- Born: Malik Mohammad Munir Khan Tiwana July 2, 1894 Punjab, British India
- Branch: British Indian Army (1917–1947) Pakistan Army (1947–1949)
- Service years: 1917–1949
- Rank: Brigadier
- Unit: 19th Lancers
- Conflicts: World War I; World War II Arakan Campaign 1944-1945; ;
- Relations: Khizar Hayat Tiwana (cousin)

= Malik Munir Khan Tiwana =

Pakistani brigadier (born 1894)

Malik Mohammad Munir Khan Tiwana was a Pakistani retired one-star rank officer with service in the British Indian Army from 1917 to 1947 and later the Pakistan Army.

==Early life==
Tiwana was born on 2 July 1894. He belonged to the Tiwana family of Punjab and was a first cousin of Khizar Hayat Khan Tiwana.

==Military career==
===British Indian Army (1917–1947)===
In 1917, Tiwana enlisted as a sapper in the Punjab University Signals Section. He was promoted to the rank of Jemadar after only seven months of service. In World War I, he served in Mesopotamia. In 1918, while serving as a Viceroy's Commissioned Officer (VCO) commanding the Punjab University Signals Section, he relieved a British signals unit operating in the oil field region of the area.
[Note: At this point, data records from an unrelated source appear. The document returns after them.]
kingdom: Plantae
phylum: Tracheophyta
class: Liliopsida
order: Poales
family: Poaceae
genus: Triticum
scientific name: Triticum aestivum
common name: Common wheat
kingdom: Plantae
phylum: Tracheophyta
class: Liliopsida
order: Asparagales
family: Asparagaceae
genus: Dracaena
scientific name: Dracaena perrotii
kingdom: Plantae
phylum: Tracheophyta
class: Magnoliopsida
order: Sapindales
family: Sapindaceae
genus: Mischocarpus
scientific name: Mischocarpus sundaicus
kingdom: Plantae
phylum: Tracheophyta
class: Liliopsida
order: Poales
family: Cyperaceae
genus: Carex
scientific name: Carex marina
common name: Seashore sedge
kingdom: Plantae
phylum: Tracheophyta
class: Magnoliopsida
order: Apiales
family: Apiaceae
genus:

Tiwana received his education at the Temporary School for Indian Cadets, Daly College, Indore, in 1919, where he was a contemporary of K. M. Cariappa and A. A. Rudra. He was one of eleven Muslim cadets commissioned from that school on 17 July 1920, and was commissioned into the 19th Lancers. After several years of service, he chose to transfer to the Special Unemployed List. After the outbreak of World War II, he returned to military service and was appointed to command the 8 Garrison Company.

As a Lieutenant Colonel, Tiwana commanded the 22 Indian Pioneer Group and participated in the Arakan Campaign in 1944. He also served as station commander in the region and administered an area of approximately 66 miles and oversaw more than 80 military units.

From June 1944 to February 1946, he served as Deputy Adviser to the Civil Pioneer Force of the Labour Department of the Government of India. In May 1946, he was appointed Morale Liaison Officer at General Headquarters. In May 1947, he was promoted to the rank of Brigadier and given command of the Kamptee Sub-Area.

===Pakistan Army (1947–1949)===
Following the Partition of British India in August 1947, Tiwana joined the Pakistan Army as one of five officers from the Indore cadet school still serving at independence. He retired in 1949, before the Pakistan Army began issuing PA service numbers in 1950, and so was never allotted one.